AKB48’s songs in AKB0048 act as symbols of change, revolution, and renewal. This is even more apparent when looking at the songs made for the anime. Compare the lyrics below:

First is “Heavy Rotation,” a popular preexisting AKB48 song used frequently in the anime:

I want you!
I need you!
I love you!
The blaring music
Playing in my head
Is on heavy rotation

The words “I love you” dance
Like popcorn
Popping
Just thinking
Of your face and voice
Makes me go crazy

I’m so lucky
To get to feel like this

(translation taken from Kiwi Musume)

Now compare it with “Dreams Will Be Reborn Again and Again,” the 1st ending theme for AKB0048:

The stars shining in the night sky
are billions of light-years away
Even if the deep despair
turns into endless darkness
The truth will be passed on
Who will be the one to accept
its message of light
that is entrusted to the flow of time?

People will be born
People will die
The flesh is mortal
What resurrects
from its ashes
is passion
that goes to the next generation

(translation taken from Words of Songs)

The lyrics writer for all of the AKB48 songs, as well as “Dreams Will Be Reborn Again and Again” is the famed AKB48 producer Akimoto Yasushi, so it’s not like AKB0048 is divorced from the creative forces which govern the actual band. Suffice it to say, however, the songs from the “future” seem cut from a different cloth than their predecessors, and this changes the meaning of “pop idol group,” at least for the anime.

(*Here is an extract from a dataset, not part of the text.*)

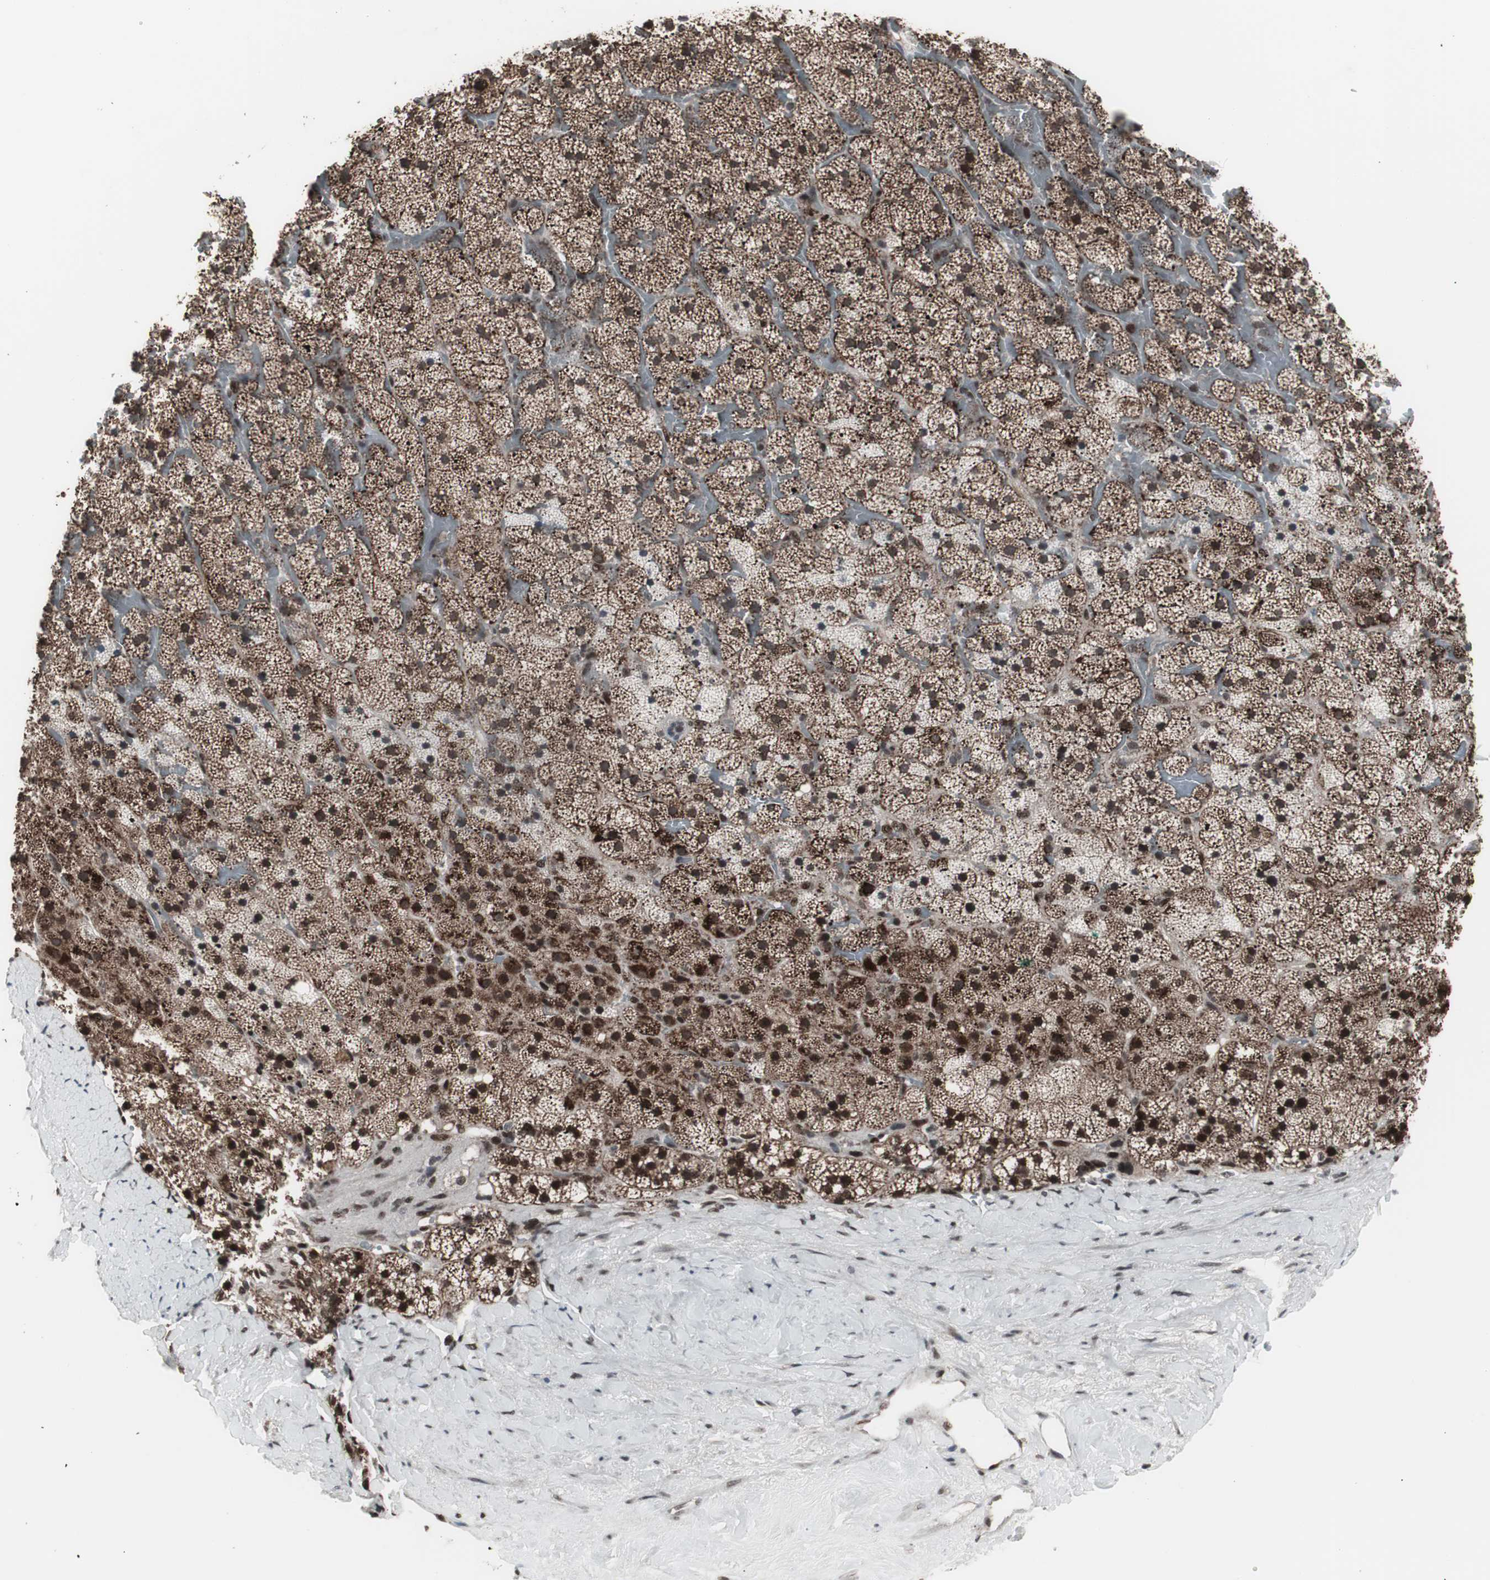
{"staining": {"intensity": "moderate", "quantity": ">75%", "location": "cytoplasmic/membranous,nuclear"}, "tissue": "adrenal gland", "cell_type": "Glandular cells", "image_type": "normal", "snomed": [{"axis": "morphology", "description": "Normal tissue, NOS"}, {"axis": "topography", "description": "Adrenal gland"}], "caption": "Immunohistochemistry (DAB (3,3'-diaminobenzidine)) staining of unremarkable human adrenal gland displays moderate cytoplasmic/membranous,nuclear protein expression in about >75% of glandular cells.", "gene": "RXRA", "patient": {"sex": "male", "age": 35}}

It is difficult to regard the fictional group AKB0048 as simply girls who desire fan support within a specific section of the music industry. The girls begin to embody values beyond music, youth, and sexuality, such as social and political potential. Granted, this isn’t too surprising, seeing as the man directing AKB0048 is the creator of Macross. Kawamori Shouji has decades of experience in creating anime about pop idols changing the world, though I actually feel that the usage of pop music in AKB0048 surpasses Kawamori’s more established work because of the more thorough incorporation of the very idea of popular music into the anime’s narrative.

With the criticism and controversy surrounding AKB48 as a pop idol tour de force and all that it entails, the existence of AKB0048 is a curious thing. Is it in support of that system, does it go beyond, or does it sit somewhere in the middle? Is the “ideal” of AKB0048 different enough from the constructed space of AKB48 that it can be considered something more?